I’ve been associated with community gardens for many years but never was a member of one.
I once heard a saying that the most important word in community garden is community. Now, I would have told you that I knew what that meant, but this year has brought me much closer to understanding the truth of that saying. I belong to Unity Village Chapel on the grounds of Unity Village, a micro-town adjacent to Lee’s Summit, Missouri. The village started as Unity Farm and from the 1920s through the 1960s was a major food producer with as many as 6,000 chickens, two acres of asparagus, 4,000 apple trees, Big! That’s all gone now but the 1,400 acre farm remains along with a giant apple barn that was headquarters for the cider operation.
About four years ago a group of church members formed a non-profit, The Gardens at Unity Village, and leased 7 acres of land and the use of the first floor of the apple barn. That is where this story begins.
My wife served on the initial board and we’ve been close to the group all along. This year as our gardens became more fertile, we decided on row leaders as a way to organize the production. Each row is five feet wide and 200 feet long. Each row leader had some crops to grow that were important to our market stand and some discretion to try what they wanted.
The seven of us worked together with our own group of volunteers and we’ve had a great year despite the heat. We had to communicate and cooperate — Who did the last watering? Will you pick the peas this Saturday? We’ve learned from each other and learned to respect the diverse backgrounds we bring to the garden. We hauled straw bales, compost and chicken manure. We’ve battled deer, raccoons and even turkeys.(To see what we’ve faced, this tender, unprotected bush has been shredded by deer as high as they can reach.)
We’ve learned to specialize and organize. And we’ve realized that together we can do SO much more than we can separately. For example, one of our members lives a long ways east and found an abandoned nursery.
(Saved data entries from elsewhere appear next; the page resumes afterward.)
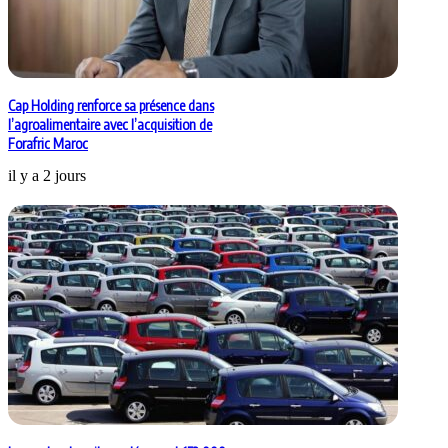
Cap Holding renforce sa présence dans
l’agroalimentaire avec l’acquisition de
Forafric Maroc
il y a 2 jours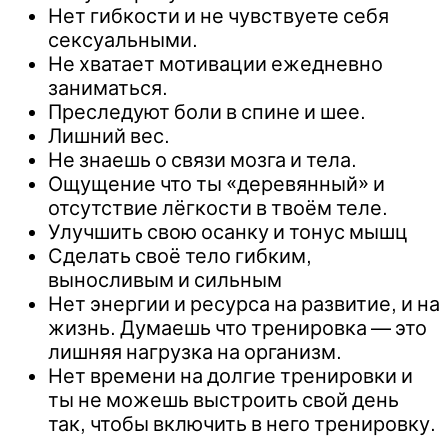
Нет гибкости и не чувствуете себя
сексуальными.
Не хватает мотивации ежедневно
заниматься.
Преследуют боли в спине и шее.
Лишний вес.
Не знаешь о связи мозга и тела.
Ощущение что ты «деревянный» и
отсутствие лёгкости в твоём теле.
Улучшить свою осанку и тонус мышц
Сделать своё тело гибким,
выносливым и сильным
Нет энергии и ресурса на развитие, и на
жизнь. Думаешь что тренировка — это
лишняя нагрузка на организм.
Нет времени на долгие тренировки и
ты не можешь выстроить свой день
так, чтобы включить в него тренировку.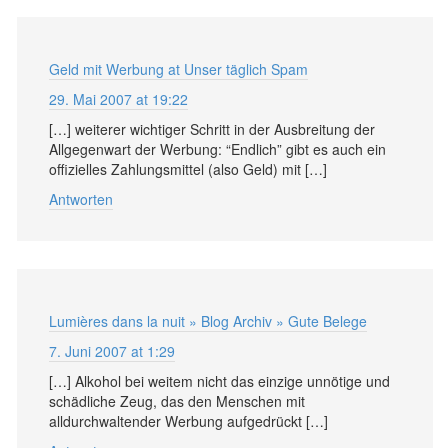
Geld mit Werbung at Unser täglich Spam
29. Mai 2007 at 19:22
[…] weiterer wichtiger Schritt in der Ausbreitung der
Allgegenwart der Werbung: “Endlich” gibt es auch ein
offizielles Zahlungsmittel (also Geld) mit […]
Antworten
Lumières dans la nuit » Blog Archiv » Gute Belege
7. Juni 2007 at 1:29
[…] Alkohol bei weitem nicht das einzige unnötige und
schädliche Zeug, das den Menschen mit
alldurchwaltender Werbung aufgedrückt […]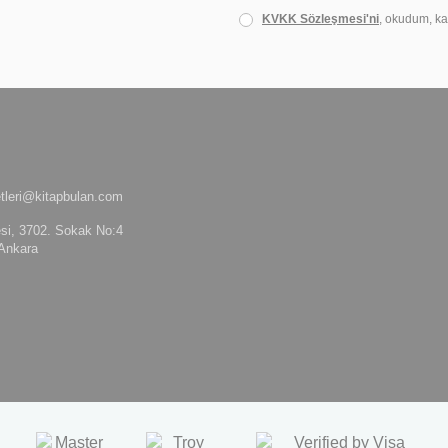
KVKK Sözleşmesi'ni
, okudum, ka
tleri@kitapbulan.com
si, 3702. Sokak No:4
Ankara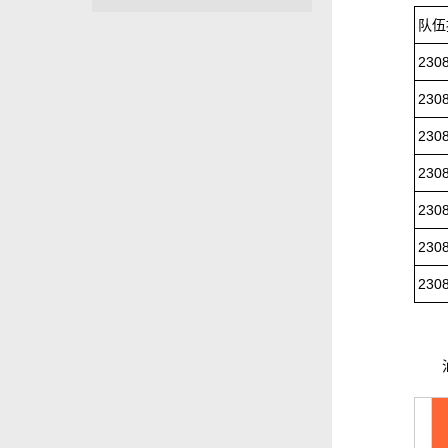
队伍
230
230
230
230
230
230
230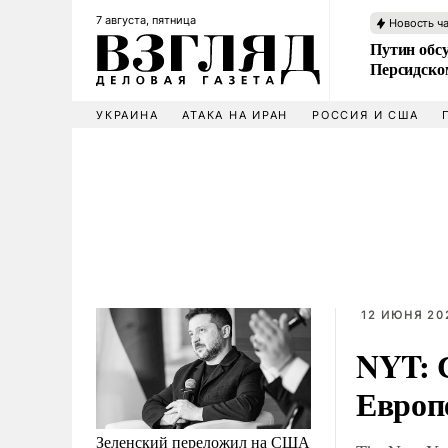
7 августа, пятница
Новость ч
Путин обс
Персидско
УКРАИНА
АТАКА НА ИРАН
РОССИЯ И США
12 ИЮНЯ 20
NYT: 
Европ
Зеленский переложил на США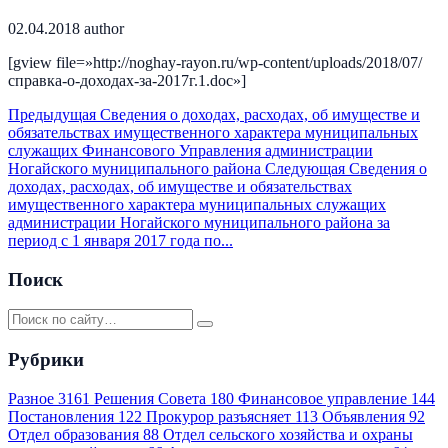
02.04.2018
author
[gview file=»http://noghay-rayon.ru/wp-content/uploads/2018/07/
справка-о-доходах-за-2017г.1.doc»]
Предыдущая
Сведения о доходах, расходах, об имуществе и
обязательствах имущественного характера муниципальных
служащих Финансового Управления администрации
Ногайского муниципального района
Следующая
Сведения о
доходах, расходах, об имуществе и обязательствах
имущественного характера муниципальных служащих
администрации Ногайского муниципального района за
период с 1 января 2017 года по...
Поиск
Рубрики
Разное
3161
Решения Совета
180
Финансовое управление
144
Постановления
122
Прокурор разъясняет
113
Объявления
92
Отдел образования
88
Отдел сельского хозяйства и охраны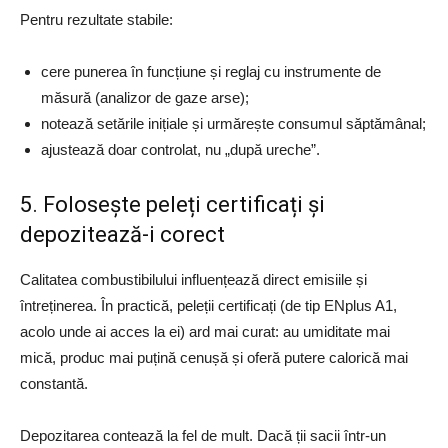
Pentru rezultate stabile:
cere punerea în funcțiune și reglaj cu instrumente de
măsură (analizor de gaze arse);
notează setările inițiale și urmărește consumul săptămânal;
ajustează doar controlat, nu „după ureche”.
5. Folosește peleți certificați și
depozitează-i corect
Calitatea combustibilului influențează direct emisiile și
întreținerea. În practică, peleții certificați (de tip ENplus A1,
acolo unde ai acces la ei) ard mai curat: au umiditate mai
mică, produc mai puțină cenușă și oferă putere calorică mai
constantă.
Depozitarea contează la fel de mult. Dacă ții sacii într-un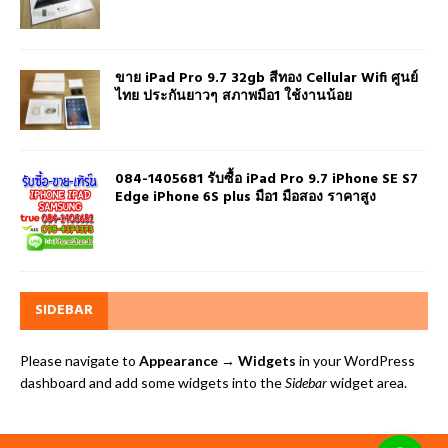
ขาย iPad Pro 9.7 32gb สีทอง Cellular Wifi ศูนย์
ไทย ประกันยาวๆ สภาพมือ1 ใช้งานน้อย
084-1405681 รับซื้อ iPad Pro 9.7 iPhone SE S7
Edge iPhone 6S plus มือ1 มือสอง ราคาสูง
SIDEBAR
Please navigate to
Appearance → Widgets
in your WordPress
dashboard and add some widgets into the
Sidebar
widget area.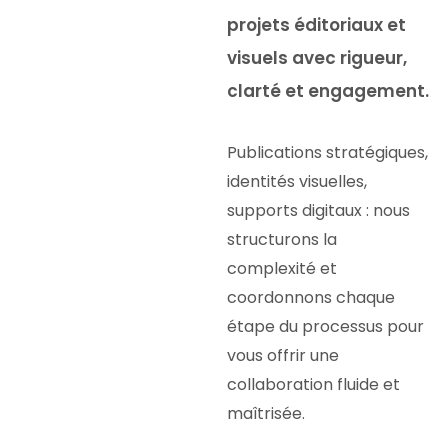
projets éditoriaux et
visuels avec rigueur,
clarté et engagement.
Publications stratégiques,
identités visuelles,
supports digitaux : nous
structurons la
complexité et
coordonnons chaque
étape du processus pour
vous offrir une
collaboration fluide et
maîtrisée.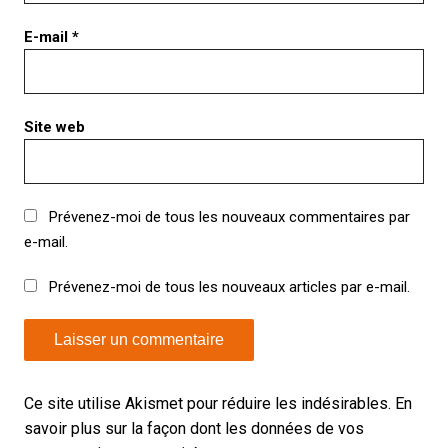
E-mail
*
Site web
Prévenez-moi de tous les nouveaux commentaires par
e-mail.
Prévenez-moi de tous les nouveaux articles par e-mail.
Ce site utilise Akismet pour réduire les indésirables.
En
savoir plus sur la façon dont les données de vos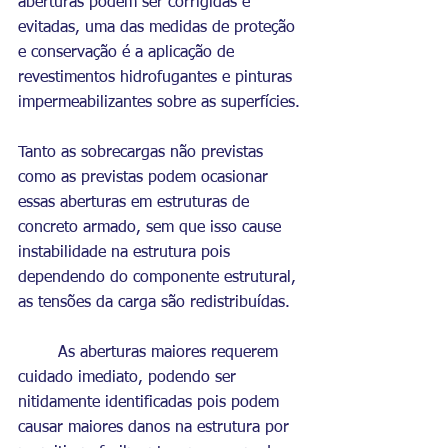
aberturas podem ser corrigidas e 
evitadas, uma das medidas de proteção 
e conservação é a aplicação de 
revestimentos hidrofugantes e pinturas 
impermeabilizantes sobre as superfícies.
Tanto as sobrecargas não previstas 
como as previstas podem ocasionar 
essas aberturas em estruturas de 
concreto armado, sem que isso cause 
instabilidade na estrutura pois 
dependendo do componente estrutural, 
as tensões da carga são redistribuídas.
	As aberturas maiores requerem 
cuidado imediato, podendo ser 
nitidamente identificadas pois podem 
causar maiores danos na estrutura por 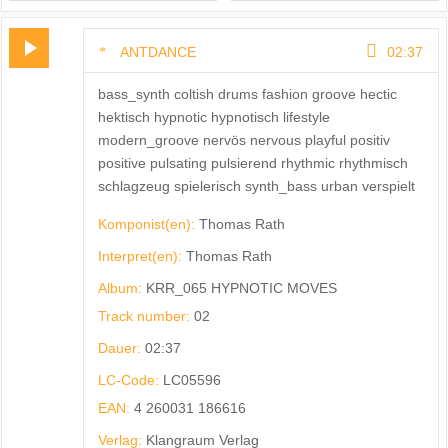
ANTDANCE
02:37
bass_synth coltish drums fashion groove hectic
hektisch hypnotic hypnotisch lifestyle
modern_groove nervös nervous playful positiv
positive pulsating pulsierend rhythmic rhythmisch
schlagzeug spielerisch synth_bass urban verspielt
Komponist(en):
Thomas Rath
Interpret(en):
Thomas Rath
Album:
KRR_065 HYPNOTIC MOVES
Track number:
02
Dauer:
02:37
LC-Code:
LC05596
EAN:
4 260031 186616
Verlag:
Klangraum Verlag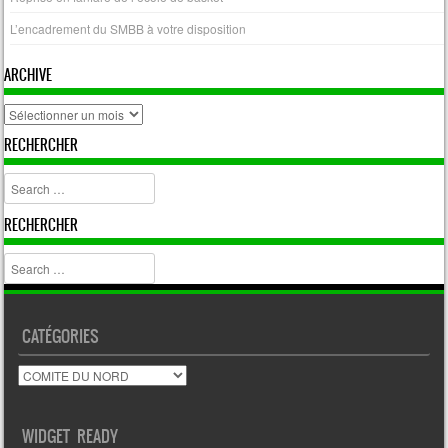
L’encadrement du SMBB à votre disposition
ARCHIVE
archive
RECHERCHER
Search
RECHERCHER
Search
CATÉGORIES
Catégories
WIDGET READY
We got permission and salvaged a 24-by-96-foot high tunnel with glazing for free! The Village provided the earth work to level a pad and we now have a working high-tunnel greenhouse. Fifteen men came together, rented a trencher, cut an asphalt road and dug 300 feet of water line, and provided city water to the old barn, the high tunnel and the gardens in one day! In keeping with our educational mission we offer workshops on raw foods, fermented foods, wildcrafting, beekeeping and many others.
We’re even educating our customers to the point that they buy all our organic, heirloom tomatoes before any of the commercial produce sells.
The list of amazing accomplishments is long and impressive. Have we missed opportunities and failed with crops-lots. Have there been strong opinions and disagreements- bet on it. But we’ve seen what we all can do when we each do our part and it’s truly powerful. In the process we’ve become the COMMUNITY that brings the garden to life.